Linguistic Computing Overview
THEORYMATHEMATICS AND LINGUISTICS
BFBS LC work on the assumption that language can be analysed mathematically, and that all the phenomena of language can be rendered logically and rationally. The team work to express these logical explanations of linguistic processes in mathematical notation so that they can then be used in computer programs.
Machine translation is the term given when a computer program translates one language to another. Many existing translation systems have been developed to deal with translation between a specified set of languages (usually only one language pair) and operate with a particularly restricted vocabulary. These work well particularly when they have restricted vocabulary.
To write a machine translation program someone needs to know all the rules that govern the way the languages work. These rules are then written into the logic of the programming code. The machine then goes away and, following these rules, produces a translation. Such programs are expensive to develop because they use the time and expertise of skilled linguists and computer experts.

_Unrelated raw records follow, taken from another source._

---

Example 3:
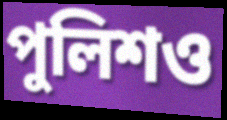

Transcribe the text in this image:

পুলিশও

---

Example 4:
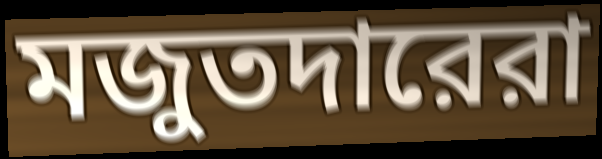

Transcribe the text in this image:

মজুতদারেরা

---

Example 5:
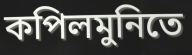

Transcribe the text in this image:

কপিলমুনিতেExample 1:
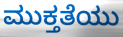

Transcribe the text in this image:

ಮುಕ್ತತೆಯು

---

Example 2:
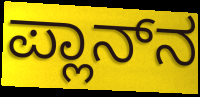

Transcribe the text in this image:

ಪ್ಲಾನ್‌ನ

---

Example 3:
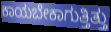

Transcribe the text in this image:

ಕಾಯಬೇಕಾಗುತ್ತಿತ್ತು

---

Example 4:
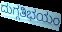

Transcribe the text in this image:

ದುಗ್ಗತಿಭಯಂ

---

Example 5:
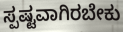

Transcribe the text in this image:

ಸ್ಪಷ್ಟವಾಗಿರಬೇಕುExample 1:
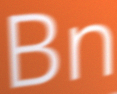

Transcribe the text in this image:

Bn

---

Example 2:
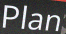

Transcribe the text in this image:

Plan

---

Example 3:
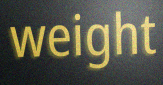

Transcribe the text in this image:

weight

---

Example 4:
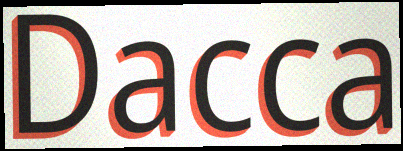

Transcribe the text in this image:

Dacca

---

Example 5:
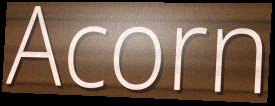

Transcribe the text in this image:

AcornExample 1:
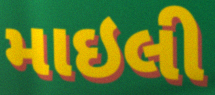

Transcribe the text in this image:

માઇલી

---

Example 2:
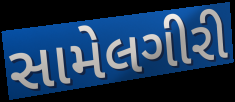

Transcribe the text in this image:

સામેલગીરી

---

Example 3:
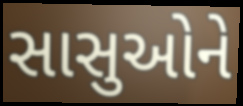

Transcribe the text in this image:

સાસુઓને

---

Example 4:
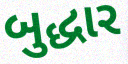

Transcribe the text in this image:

બુદ્ધાર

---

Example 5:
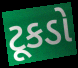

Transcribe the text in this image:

ટૂકડોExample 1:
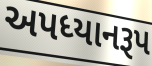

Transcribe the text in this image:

અપધ્યાનરૂપ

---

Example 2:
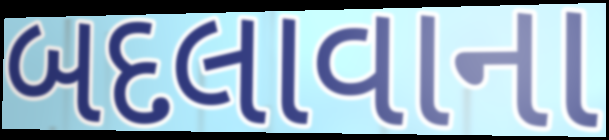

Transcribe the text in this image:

બદલાવાના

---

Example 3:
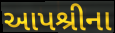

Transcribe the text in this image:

આપશ્રીના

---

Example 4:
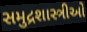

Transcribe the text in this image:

સમુદ્રશાસ્ત્રીઓ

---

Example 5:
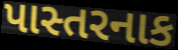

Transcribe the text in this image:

પાસ્તરનાકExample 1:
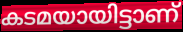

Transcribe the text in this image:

കടമയായിട്ടാണ്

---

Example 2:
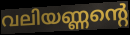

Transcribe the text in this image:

വലിയണ്ണന്റെ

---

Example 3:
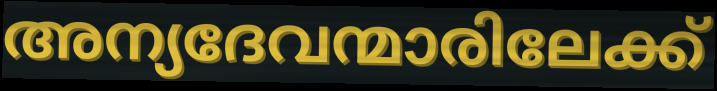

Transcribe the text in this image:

അന്യദേവന്മാരിലേക്ക്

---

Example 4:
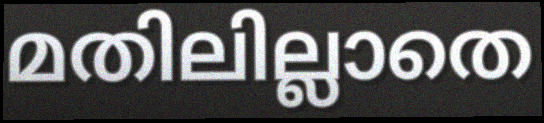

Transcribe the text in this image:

മതിലില്ലാതെ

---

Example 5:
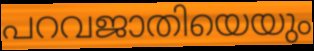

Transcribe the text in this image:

പറവജാതിയെയും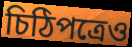
চিঠিপত্রেওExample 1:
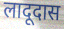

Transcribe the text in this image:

लादूदास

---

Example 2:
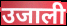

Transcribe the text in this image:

उजाली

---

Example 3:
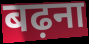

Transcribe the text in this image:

बढ़ना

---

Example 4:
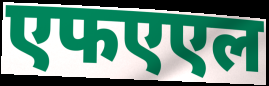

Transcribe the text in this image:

एफएएल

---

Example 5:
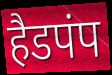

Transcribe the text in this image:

हैडपंप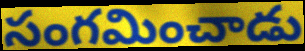
సంగమించాడు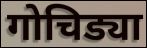
गोचिड्याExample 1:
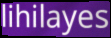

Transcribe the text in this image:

lihilayes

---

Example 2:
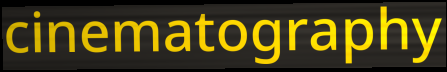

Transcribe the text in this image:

cinematography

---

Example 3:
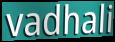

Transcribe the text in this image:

vadhali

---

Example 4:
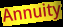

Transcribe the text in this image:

Annuity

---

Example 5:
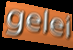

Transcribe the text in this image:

gelei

Machine translation works well where:
- there is a big enough commercial market to make a profit and
- the language is well defined by linguists
Unfortunately these two factors do not apply to most Bible translation projects which is why the BFBS LC team do not do machine translation of this type.
THE BFBS LC APPROACH
The team do not write machine translation programs because they are working with many languages, and often the languages they work with are not fully analysed. Instead we start with no rules because we probably don't know the language concerned. However we have a large text and vocabulary, probably a Bible.
The task for the machine is to analyse that text and from that analysis derive the rule set that governs the working of that language. Once the rule set has been identified the machine can then learn from it and apply those rules to further analysis of the language.
The advantage of the approach is that the need for the involvement of the language speaker is much reduced. It is machine based and therefore totally consistent (unlike the language speaker) and it can be applied to minority languages which do not benefit from vibrant economies which can afford to finance large projects. The benefits of this approach are the ability to harness the power and patience of modern computers to the task of analysis and to produce objective analysis of highly complex structures.
Like any child learning a language, the learning machine must have exposure to the target language. In the restricted context in which we are working this means having access to a text, usually biblical. Of course the text may be incomplete and it is a limitation of any learning process, human or artificial, that the wider the exposure to the target data the more coherent and complete will be the analysis. It is implicit to such an approach that before any attempt at generating a translation can be made, an adequate analysis of the target language must be derived.
Amongst the problems is the recognition that anyone, human or computer, learning something as complex as a natural language may make mistakes. The role of the LC team is to develop systems which are not only heuristic but ultimately self-validating with the ability to correct and enhance their own results as the analysis proceeds.